The Arka Tech

Where your vote counts: students missing opportunity to shape local politics

KAREN RICKETTS/THE ARKA TECH

More students are actively participating in the presidential election process this year, according to NPR. The same can not be said for local elections, however.

Dr. Michael Rogers, associate professor of political science, said that students are not likely to vote because of their lack of knowledge of local politics.

“Americans have become too much about being spectators of federal politics instead of active participants in local politics, where we are most likely to make a difference,” Rogers said.

The mainstream media does not cover local elections, so citizens are forced to rely on local media outlets to inform them. Through a Google search, it is hard to find clear and simple explanations of local issues and elections.
If students research and participate, Rogers said that student’s votes can make an impact since there are less voters.

The population of Arkansas, approximately 2.9 million, makes a student’s vote worth 1 in 2 million other votes, depending on the turnout. In a local election, there are only a few thousand voters; some elections have less than 500.

“It is at the local level where ordinary citizens have the greatest impact,” Rogers said. “In America, we arguably have our priorities in voting backwards. We vote in a presidential election where our vote has the least weight mathematically. If you want to have the greatest impact, both by weight of your vote mathematically and by likelihood to be successful in producing a change, the odds are much more in your favor at the local level of government than at the federal level.”

In local elections, students have the chance to vote on the U.S. Senate; U.S. Congress District; state representative district; mayor; circuit clerk; county treasurer; sheriff; city attorney; tax collector; justice of peace; constable; alderman; constitutional amendments; and ordinances.

This year, Pope County Clerk Laura McGuire said that every county in the state of Arkansas has seen a record number of early voters for the first week of early voting.

“In Pope County, we ran between 1,300 and 1,400 each day,” McGuire said. “I am very proud of the voters in Pope County for showing up and letting their voices be heard in utilizing their right to vote.”

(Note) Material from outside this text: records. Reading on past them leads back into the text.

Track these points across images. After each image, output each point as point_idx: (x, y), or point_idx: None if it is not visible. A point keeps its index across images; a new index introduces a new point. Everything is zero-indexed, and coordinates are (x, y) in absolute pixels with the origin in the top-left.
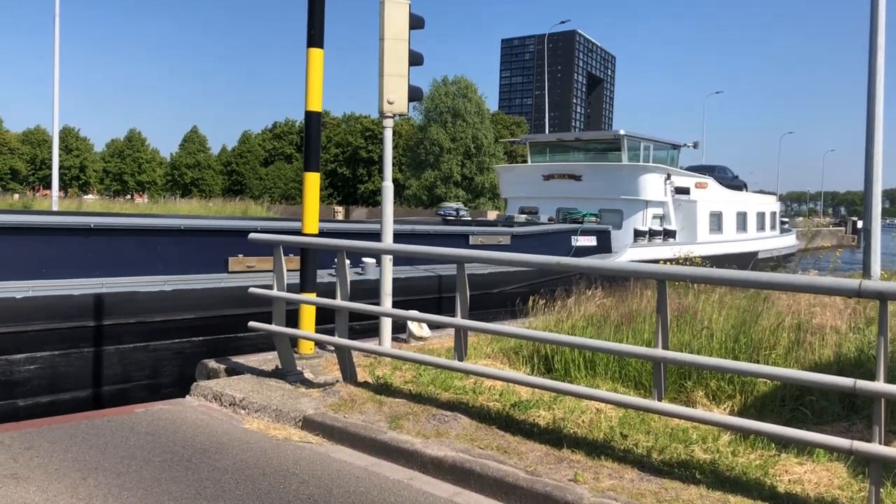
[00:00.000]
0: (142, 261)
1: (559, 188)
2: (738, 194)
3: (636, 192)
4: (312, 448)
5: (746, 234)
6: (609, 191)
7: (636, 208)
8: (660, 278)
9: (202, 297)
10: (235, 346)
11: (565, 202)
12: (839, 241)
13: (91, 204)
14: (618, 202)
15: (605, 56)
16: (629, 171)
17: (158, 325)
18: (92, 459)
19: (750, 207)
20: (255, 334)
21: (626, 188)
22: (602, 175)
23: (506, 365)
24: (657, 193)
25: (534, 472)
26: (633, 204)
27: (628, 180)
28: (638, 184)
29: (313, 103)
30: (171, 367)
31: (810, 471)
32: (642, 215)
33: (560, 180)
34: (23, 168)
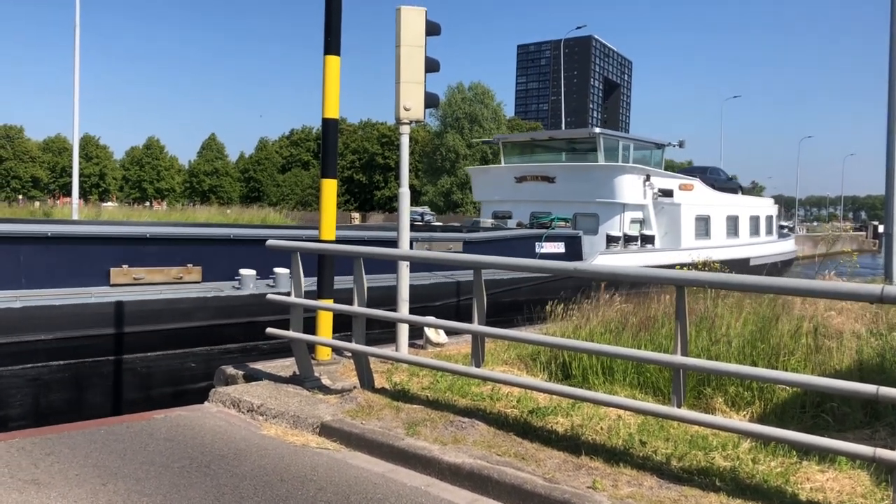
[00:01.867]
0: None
1: (532, 191)
2: (730, 197)
3: (612, 195)
4: (330, 454)
5: (738, 240)
6: (583, 193)
7: (613, 212)
8: (678, 284)
9: (65, 314)
10: (107, 371)
11: (539, 205)
12: (860, 246)
13: (110, 211)
14: (593, 205)
15: (622, 61)
16: (604, 172)
17: (2, 349)
18: (112, 465)
19: (742, 211)
20: (136, 356)
21: (602, 190)
22: (576, 176)
23: (523, 371)
24: (635, 196)
25: (552, 480)
26: (609, 207)
27: (603, 182)
28: (614, 185)
29: (330, 110)
30: (20, 397)
31: (832, 479)
32: (619, 219)
33: (533, 182)
34: (44, 176)
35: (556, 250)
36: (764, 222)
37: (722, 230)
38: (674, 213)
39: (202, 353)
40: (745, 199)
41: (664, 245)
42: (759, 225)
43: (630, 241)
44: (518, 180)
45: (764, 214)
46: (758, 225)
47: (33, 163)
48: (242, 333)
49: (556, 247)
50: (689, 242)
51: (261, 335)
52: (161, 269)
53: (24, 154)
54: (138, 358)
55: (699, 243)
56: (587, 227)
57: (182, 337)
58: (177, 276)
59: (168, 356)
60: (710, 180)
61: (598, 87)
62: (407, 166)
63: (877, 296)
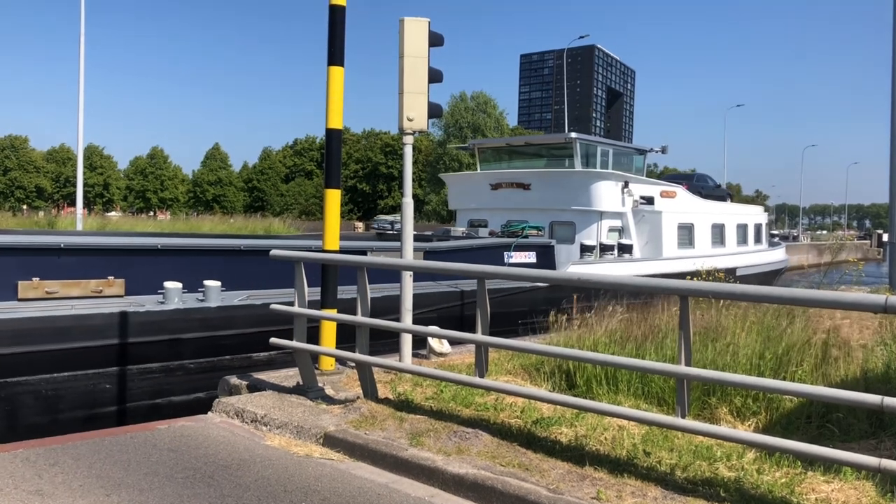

McGuire said that they have had numerous registrations from Arkansas Tech students in the past several months for this election and believes that every vote matters.

“Pope County has actually had local election come down to one vote,” McGuire said. “The saying every vote counts is very true.”

Students still have a chance to change their county on their voter’s registration if they want to vote in the Pope County election. The deadline for county-to-county transfers is Nov. 4. To transfer, contact the Revenue Department in Russellville.